___ Texto para analizar ___
Cuando el heroísmo venció a la frivolidad

María Antonieta, que fue fútil como princesa y frívola como reina, ante el oleaje de sangre que inundó Francia, se transformó de manera sorprendente. De la reina surgió una mártir y de la muñeca, una heroína.

Nacida en una de las familias más ilustres de Europa, la archiduquesa María Antonieta de Habsburgo armonizó desde temprana edad una majestad y una dulzura propias a conmover a las personas de su alrededor. Su madre, María Teresa, emperatriz de Austria, se esmeró todo lo posible en la educación de su hija con vistas a su porvenir. Sin embargo, pese a que un espléndido futuro le sonreía ya desde su cuna, difícilmente alguien, en aquella mitad del siglo XVIII, podría ser más superficial que ella.
___ Registros de datos ___
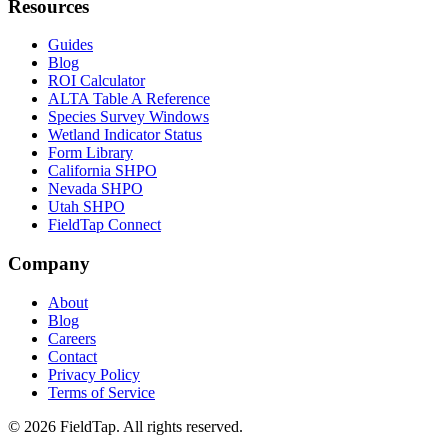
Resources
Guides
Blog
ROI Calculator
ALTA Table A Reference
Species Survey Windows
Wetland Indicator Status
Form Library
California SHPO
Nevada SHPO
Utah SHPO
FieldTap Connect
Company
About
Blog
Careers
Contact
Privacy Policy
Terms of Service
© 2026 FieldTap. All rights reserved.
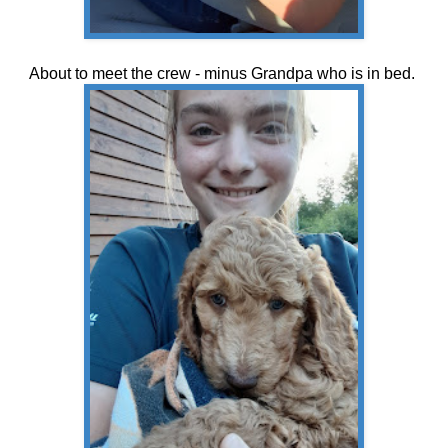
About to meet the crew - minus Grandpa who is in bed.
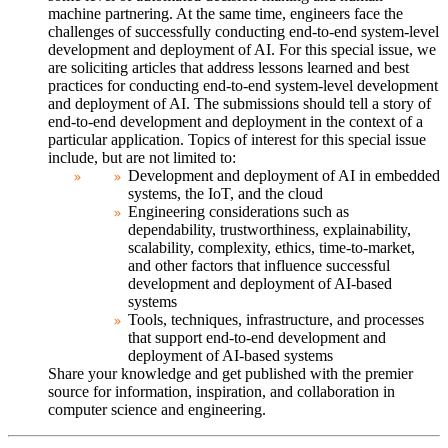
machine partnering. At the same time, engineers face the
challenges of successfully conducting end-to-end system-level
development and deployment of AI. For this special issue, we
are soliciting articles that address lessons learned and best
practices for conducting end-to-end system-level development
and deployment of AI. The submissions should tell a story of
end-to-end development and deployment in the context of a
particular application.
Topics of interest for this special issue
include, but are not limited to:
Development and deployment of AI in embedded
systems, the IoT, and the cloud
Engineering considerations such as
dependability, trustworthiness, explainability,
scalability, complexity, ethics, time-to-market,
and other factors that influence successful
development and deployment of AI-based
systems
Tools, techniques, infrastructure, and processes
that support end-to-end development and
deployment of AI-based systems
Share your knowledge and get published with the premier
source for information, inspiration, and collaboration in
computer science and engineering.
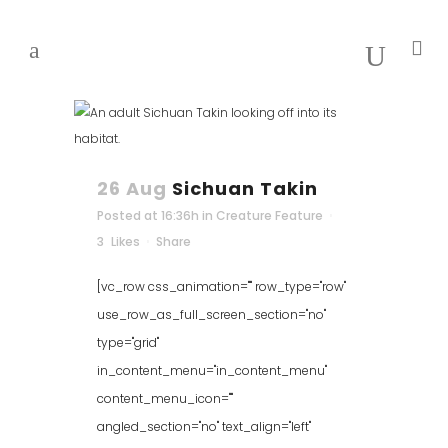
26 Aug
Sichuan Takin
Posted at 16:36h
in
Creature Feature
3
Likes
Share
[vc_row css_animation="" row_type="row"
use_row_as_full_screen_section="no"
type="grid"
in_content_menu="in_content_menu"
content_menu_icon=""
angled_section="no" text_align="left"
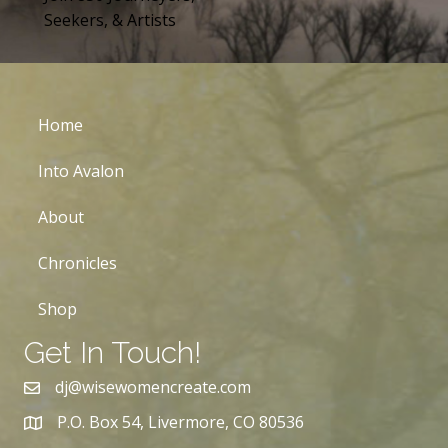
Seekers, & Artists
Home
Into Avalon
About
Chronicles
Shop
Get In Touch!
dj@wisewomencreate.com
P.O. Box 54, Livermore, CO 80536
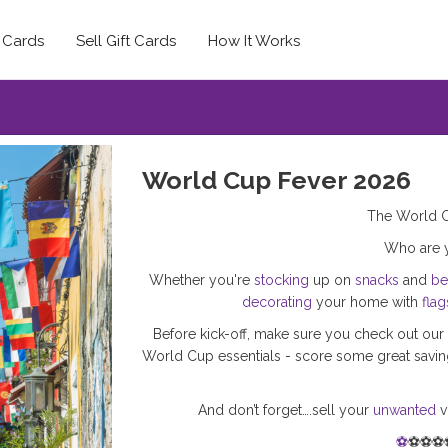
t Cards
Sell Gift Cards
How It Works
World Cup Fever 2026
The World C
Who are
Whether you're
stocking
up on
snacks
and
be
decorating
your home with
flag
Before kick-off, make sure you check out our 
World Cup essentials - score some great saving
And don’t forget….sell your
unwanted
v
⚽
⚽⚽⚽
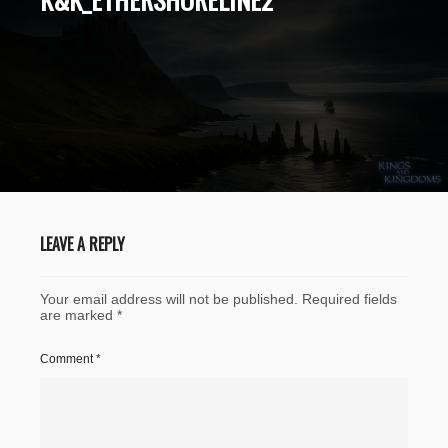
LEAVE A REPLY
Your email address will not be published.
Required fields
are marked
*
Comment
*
___
■ **Trabajo por hacer**:
• A. Responde con datos del texto sobre María Antonieta:
(i) ¿Cómo se llamaba su madre y qué título tenía?
(ii) ¿A qué casa pertenecía como archiduquesa?
(iii) ¿Qué surgió de la muñeca?
• B. Indica si cada afirmación concuerda con el texto sobre María Antonieta y cita las palabras que lo deciden:
(i) María Antonieta fue frívola como reina.
(ii) Su madre descuidó su educación.
(iii) Nació en una familia humilde.

■ **Soluciones propuestas**:
• A.
(i) María Teresa, emperatriz de Austria.
(ii) A la casa de Habsburgo.
(iii) Una heroína.

• B.
(i) Sí: "frívola como reina".
(ii) No: "se esmeró todo lo posible en la educación de su hija".
(iii) No: "Nacida en una de las familias más ilustres de Europa".